Though the social discount rate is used as a statistical tool, we are all guilty with toying with it – though less quantifiably, and in ways more flexible to our comforts – whenever we shrug off an environmental transgression.
"To feel better about the decisions we make today, we simply magnify the cost of eco-friendly actions today and minimise the consequent impact of environmental neglect, though neither magnification nor minimisation stand on truly rational ground."
Timefulness and Cathedral Thinking
However, we cannot end with an accusation. We must learn to be rewired – to be “timeful”. “Timefulness”, as described by Marcia Bjornerud, is “the ability to locate ourselves within eras and aeons, rather than weeks and months”. The concept of deliberately expanding our field of chronological vision might feel deeply alien to us, as if the rapidity and connectivity of the present denies us the chance to even begin. So we look to the past, and we look to cathedral thinking.

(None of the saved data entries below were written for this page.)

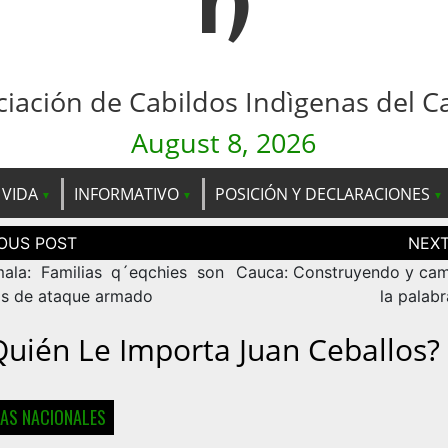
n
ciación de Cabildos Indìgenas del C
August 8, 2026
 VIDA
INFORMATIVO
POSICIÓN Y DECLARACIONES
ción
as
ala: Familias q´eqchies son
Cauca: Construyendo y ca
as de ataque armado
la palab
Quién Le Importa Juan Ceballos?
IAS NACIONALES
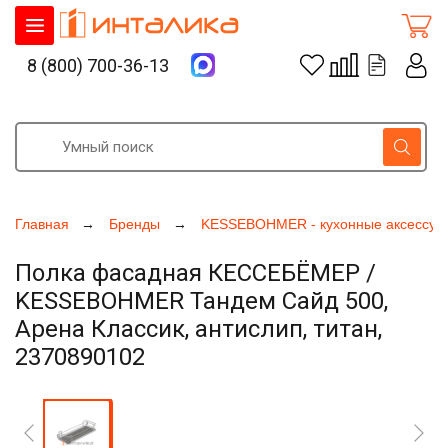
8 (800) 700-36-13
Главная
Бренды
KESSEBOHMER - кухонные аксессуа
Полка фасадная КЕССЕБЁМЕР /
KESSEBOHMER Тандем Сайд 500,
Арена Классик, антислип, титан,
2370890102
Увеличить фото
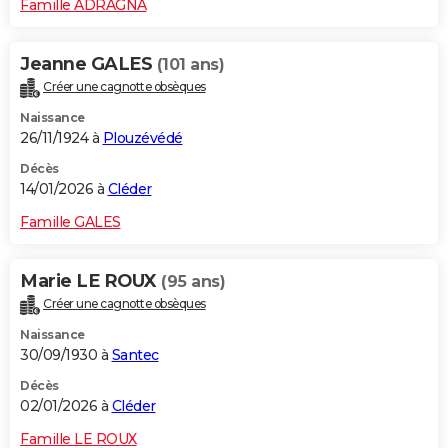
Famille ADRAGNA
Jeanne GALES
(101 ans)
Créer une cagnotte obsèques
Naissance
26/11/1924 à
Plouzévédé
Décès
14/01/2026 à
Cléder
Famille GALES
Marie LE ROUX
(95 ans)
Créer une cagnotte obsèques
Naissance
30/09/1930 à
Santec
Décès
02/01/2026 à
Cléder
Famille LE ROUX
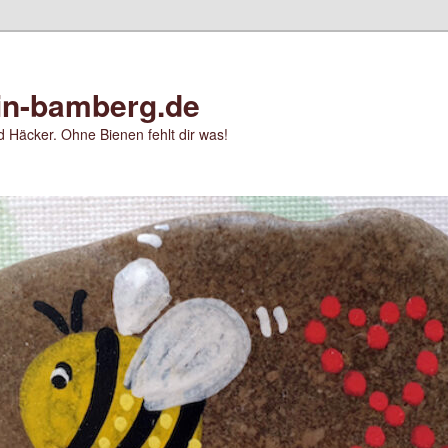
in-bamberg.de
 Häcker. Ohne Bienen fehlt dir was!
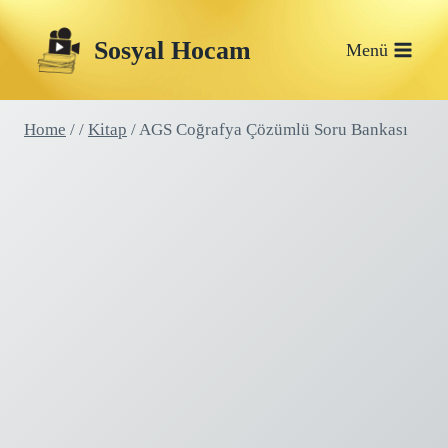
Skip
Sosyal Hocam
to
Menü
content
Home
/
/
Kitap
/
AGS Coğrafya Çözümlü Soru Bankası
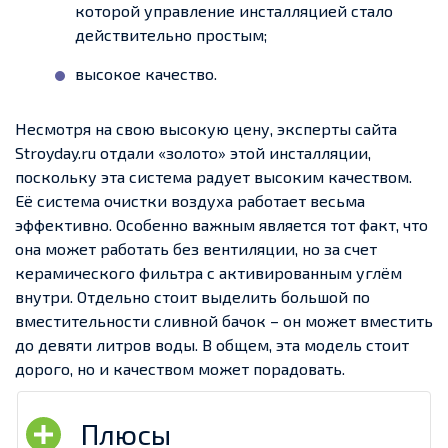
которой управление инсталляцией стало
действительно простым;
высокое качество.
Несмотря на свою высокую цену, эксперты сайта
Stroyday.ru отдали «золото» этой инсталляции,
поскольку эта система радует высоким качеством.
Её система очистки воздуха работает весьма
эффективно. Особенно важным является тот факт, что
она может работать без вентиляции, но за счет
керамического фильтра с активированным углём
внутри. Отдельно стоит выделить большой по
вместительности сливной бачок – он может вместить
до девяти литров воды. В общем, эта модель стоит
дорого, но и качеством может порадовать.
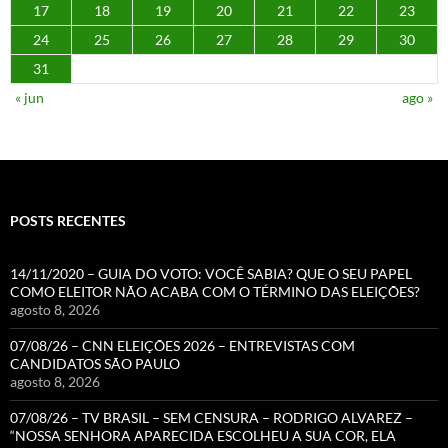
17
18
19
20
21
22
23
24
25
26
27
28
29
30
31
« jun
ago »
POSTS RECENTES
14/11/2020 – GUIA DO VOTO: VOCÊ SABIA? QUE O SEU PAPEL
COMO ELEITOR NÃO ACABA COM O TÉRMINO DAS ELEIÇÕES?
agosto 8, 2026
07/08/26 – CNN ELEIÇÕES 2026 – ENTREVISTAS COM
CANDIDATOS SÃO PAULO
agosto 8, 2026
07/08/26 – TV BRASIL – SEM CENSURA – RODRIGO ALVAREZ –
“NOSSA SENHORA APARECIDA ESCOLHEU A SUA COR, ELA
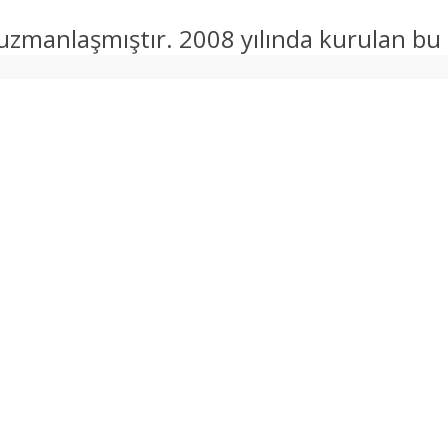
zmanlaşmıştır. 2008 yılında kurulan bu IS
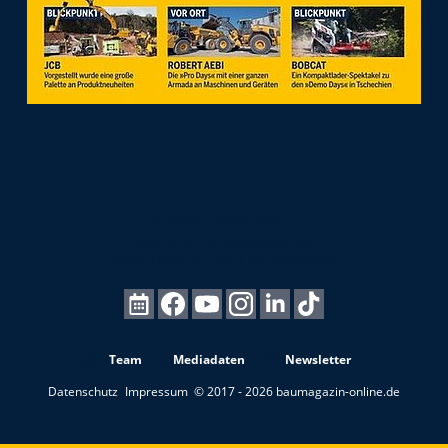
Team
Mediadaten
Newsletter
Datenschutz
Impressum
© 2017 - 2026 baumagazin-online.de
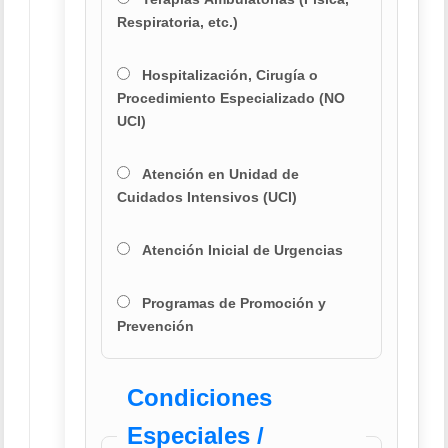
Respiratoria, etc.)
Hospitalización, Cirugía o
Procedimiento Especializado (NO
UCI)
Atención en Unidad de
Cuidados Intensivos (UCI)
Atención Inicial de Urgencias
Programas de Promoción y
Prevención
Condiciones
Especiales /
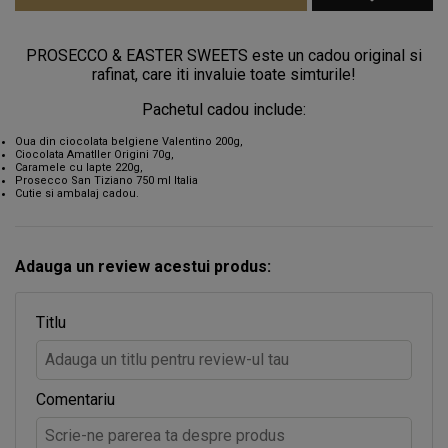
PROSECCO & EASTER SWEETS este un cadou original si
rafinat, care iti invaluie toate simturile!
Pachetul cadou include:
Oua din ciocolata belgiene Valentino 200g,
Ciocolata Amatller Origini 70g,
Caramele cu lapte 220g,
Prosecco San Tiziano 750 ml Italia
Cutie si ambalaj cadou.
Adauga un review acestui produs:
Titlu
Comentariu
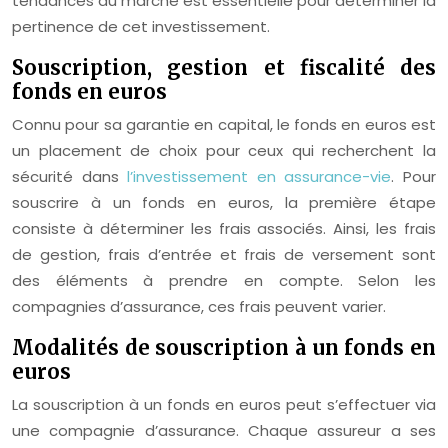
tendances du marché est essentielle pour déterminer la
pertinence de cet investissement.
Souscription, gestion et fiscalité des
fonds en euros
Connu pour sa garantie en capital, le fonds en euros est
un placement de choix pour ceux qui recherchent la
sécurité dans
l’investissement en assurance-vie
. Pour
souscrire à un fonds en euros, la première étape
consiste à déterminer les frais associés. Ainsi, les frais
de gestion, frais d’entrée et frais de versement sont
des éléments à prendre en compte. Selon les
compagnies d’assurance, ces frais peuvent varier.
Modalités de souscription à un fonds en
euros
La souscription à un fonds en euros peut s’effectuer via
une compagnie d’assurance. Chaque assureur a ses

“Timefulness, as described by Marcia Bjornerud, is 'the ability to locate ourselves within eras and aeons, rather than weeks and months'”.
In medieval Europe, some cathedrals took several generations to be built: Notre-Dame de Paris took about a century to complete; the York Minster Cathedral, 252 years; and, at the far end of the spectrum, the Cologne Cathedral took 632 years! Foundations laid down by one man could be built on, and the entire structure finished by his children’s children, or his children’s children’s children. The thought is almost unfathomable.
People have likened the restoration of our damaged ecosystem quite hopefully to the building of a cathedral. Of course, the analogy, like all others, falls short in certain areas. Cathedrals built in the middle ages took time because money could be lacking, and because their builders didn’t have the technology we possess today. What we regard, rather, is the vision, patience and charity of cathedral thinking. We cannot demolish the earth beneath us and leave no ground for future generations to build on. We must carefully, with all forbearance and love, set down the tiles. The project ahead is gargantuan, and we may not be able to do much more, but it is certainly better than nothing.
We do not, however, abandon the present. The architects, stonemasons and artisans that built the cathedrals in the middle ages did so through mundane persistence: through the daily routine of waking, wielding their tools, and working. We, too, can learn to use the present to inform the future, rather than having the former blind us entirely to the latter.
Timefulness is difficult, and we will fail, time and time again. Yet what is more enduring than ourselves and our actions are the vision, perspective, and cultural vocabulary we build in and around ourselves, which will go beyond the boundaries we cannot reach. Perhaps, indeed, we can have cathedral thinking – about cathedral thinking itself.